Sunday, October 13, 2013

Ya Don't Say!

I am rounding the corner into a new phase of middle aged fatherhood. One where both of my children are past being babies and are on their way to normal little children. It is a relief in one sense, as they are getting are articulate and able to express their needs and desires without crying and pointing. " I want some juice", or "Can I have an XBox?" Unfortunately, they are also able to express their feelings of outrage at having a older and therefore defective father. I get asked questions like: "Daddy, why are you fat?" or "My friend Tommy says his grandmother knew you in high school, Is that true?" and my favorite; "Daddy, when I grow up can I be better than you?"

One problem (and by extension, their problem) that I am experiencing  is selective and non selective hearing loss. The older I get the more I tune out. In my defense, there is a lot of noise to filter. Kids are always humming, screaming, or incessantly begging. The TV is always on. Washer and dryer always running. The wife constantly crying out to God to forgive for whatever she did so she can be set free from this hell.

I have developed a hearing filter that allows only certain kinds of sounds in. Calls to dinner. Items breaking or about to get broken get priority processing. inappropriate dialogue on broadcast media. Any of these will trigger a physical response which sets my body in motion to stop the potentially damaging behavior. Case in point, I was making breakfast this morning and heard something from PBS that triggered the filter. I leaped into action and changed the channel because the narrator said they were going to have a dinosaur *mating* game. My feeling is that if I cannot watch mating rituals on late night cable TV, then my kids cannot see it during the day. There were of course dueling squeals of displeasure, and my wife came to the rescue and switched it back, because they were only having a dinosaur NAMING game. My bad.

I may be at a bit of a disadvantage because our household is frequented by lots of non native English speaking peoples as well as those who do speak English as their first language, they just learned it in a different part of the world. I routinely have to mentally transliterate three year old,  British, Chinese, Indonesian, Vietnamese, and various Latin accents. I have gotten good at it and sometimes am called on to translate one accent to another for the benefit of our diverse gatherings.That being said, sometimes the filter does not work as well as it should, sort of like the word recognition program needs tweaking.  

Sometimes I can blame the misunderstandings on toddler speak, for example:
"He has a bag eye."                             (He is a bad guy.)
"Daddy, Cam eye have a gun?"           (Daddy, can I have some gum?)
"My wand duh no men."                      (I want some ramen.)

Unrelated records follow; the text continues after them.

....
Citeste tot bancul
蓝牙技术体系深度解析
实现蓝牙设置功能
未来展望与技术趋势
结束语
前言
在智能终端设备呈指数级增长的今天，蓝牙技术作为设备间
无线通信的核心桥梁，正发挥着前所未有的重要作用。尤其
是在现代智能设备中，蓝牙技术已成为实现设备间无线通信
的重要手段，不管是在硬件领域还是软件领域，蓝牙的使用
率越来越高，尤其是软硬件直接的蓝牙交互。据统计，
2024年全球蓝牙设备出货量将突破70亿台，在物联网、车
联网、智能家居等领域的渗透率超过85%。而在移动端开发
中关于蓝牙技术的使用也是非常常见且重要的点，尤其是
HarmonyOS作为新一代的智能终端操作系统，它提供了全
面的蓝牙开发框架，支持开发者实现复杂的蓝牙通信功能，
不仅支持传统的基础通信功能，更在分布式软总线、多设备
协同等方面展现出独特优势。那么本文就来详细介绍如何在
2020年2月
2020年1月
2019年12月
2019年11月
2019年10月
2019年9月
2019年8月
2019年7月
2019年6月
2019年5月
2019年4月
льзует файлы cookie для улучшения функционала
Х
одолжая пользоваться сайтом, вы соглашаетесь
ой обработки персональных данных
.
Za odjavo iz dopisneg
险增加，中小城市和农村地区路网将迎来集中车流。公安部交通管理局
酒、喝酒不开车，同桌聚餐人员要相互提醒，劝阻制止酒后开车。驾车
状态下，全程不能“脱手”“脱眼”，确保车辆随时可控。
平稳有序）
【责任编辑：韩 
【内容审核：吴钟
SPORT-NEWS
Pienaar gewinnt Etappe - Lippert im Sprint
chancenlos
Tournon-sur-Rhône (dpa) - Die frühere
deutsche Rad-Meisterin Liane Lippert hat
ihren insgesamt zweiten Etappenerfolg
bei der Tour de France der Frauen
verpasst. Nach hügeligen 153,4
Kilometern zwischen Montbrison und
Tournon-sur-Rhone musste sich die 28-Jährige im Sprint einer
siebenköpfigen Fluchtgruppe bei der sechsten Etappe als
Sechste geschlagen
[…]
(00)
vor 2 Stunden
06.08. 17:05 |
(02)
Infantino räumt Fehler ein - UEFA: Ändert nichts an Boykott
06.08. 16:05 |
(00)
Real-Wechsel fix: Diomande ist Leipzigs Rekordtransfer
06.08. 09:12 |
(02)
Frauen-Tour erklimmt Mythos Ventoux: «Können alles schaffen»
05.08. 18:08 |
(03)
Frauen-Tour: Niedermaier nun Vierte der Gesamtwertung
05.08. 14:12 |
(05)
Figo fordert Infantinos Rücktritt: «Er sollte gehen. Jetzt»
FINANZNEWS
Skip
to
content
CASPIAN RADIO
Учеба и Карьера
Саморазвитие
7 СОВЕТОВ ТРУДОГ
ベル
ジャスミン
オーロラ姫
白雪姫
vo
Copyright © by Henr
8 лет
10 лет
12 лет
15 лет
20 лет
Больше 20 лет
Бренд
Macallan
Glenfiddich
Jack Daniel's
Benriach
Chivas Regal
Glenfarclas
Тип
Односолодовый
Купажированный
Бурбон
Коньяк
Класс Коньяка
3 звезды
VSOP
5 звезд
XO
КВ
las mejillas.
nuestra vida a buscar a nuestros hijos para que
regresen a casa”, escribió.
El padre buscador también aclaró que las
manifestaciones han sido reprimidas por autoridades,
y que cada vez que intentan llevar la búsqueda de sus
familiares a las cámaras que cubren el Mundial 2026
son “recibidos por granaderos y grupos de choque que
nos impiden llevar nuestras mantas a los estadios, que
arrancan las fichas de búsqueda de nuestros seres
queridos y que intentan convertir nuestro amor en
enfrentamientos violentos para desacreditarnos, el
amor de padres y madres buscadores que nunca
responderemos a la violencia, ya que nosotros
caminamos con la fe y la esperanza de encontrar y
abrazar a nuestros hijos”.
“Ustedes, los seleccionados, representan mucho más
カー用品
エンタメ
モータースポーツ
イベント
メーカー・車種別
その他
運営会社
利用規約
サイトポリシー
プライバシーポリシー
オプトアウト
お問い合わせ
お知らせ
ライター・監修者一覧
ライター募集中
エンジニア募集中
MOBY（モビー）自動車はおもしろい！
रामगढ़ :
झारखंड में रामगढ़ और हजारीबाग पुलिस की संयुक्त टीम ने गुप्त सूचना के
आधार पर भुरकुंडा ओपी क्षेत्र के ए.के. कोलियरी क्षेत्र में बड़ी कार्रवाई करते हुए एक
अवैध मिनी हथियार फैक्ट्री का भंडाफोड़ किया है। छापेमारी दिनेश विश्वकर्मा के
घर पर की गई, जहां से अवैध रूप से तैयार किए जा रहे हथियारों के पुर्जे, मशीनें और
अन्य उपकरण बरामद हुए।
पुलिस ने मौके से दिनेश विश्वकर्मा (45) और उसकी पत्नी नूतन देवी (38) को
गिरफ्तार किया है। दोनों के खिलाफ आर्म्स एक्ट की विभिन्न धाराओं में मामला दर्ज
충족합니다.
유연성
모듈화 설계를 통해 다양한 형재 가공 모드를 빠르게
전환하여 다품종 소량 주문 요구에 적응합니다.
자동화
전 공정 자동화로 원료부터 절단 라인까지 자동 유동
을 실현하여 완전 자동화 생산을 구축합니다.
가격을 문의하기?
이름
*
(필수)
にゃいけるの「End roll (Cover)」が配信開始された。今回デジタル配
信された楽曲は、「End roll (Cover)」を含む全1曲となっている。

 Other times what I think I hear is plainly inexplicable:
"The green plate is alert."                    (We are going to be late to church!)
 "This puddle pizza wuzzle fit!"          (This puzzle piece does not fit.)

My hands down favorite however was:
"I sh** on France!"                              (I ripped my pants)

My wife says I need to have my hearing checked, but all I hear is; "Unique calves earring stacks." I think she wants me to get something from the dairy store, but I just do not know what.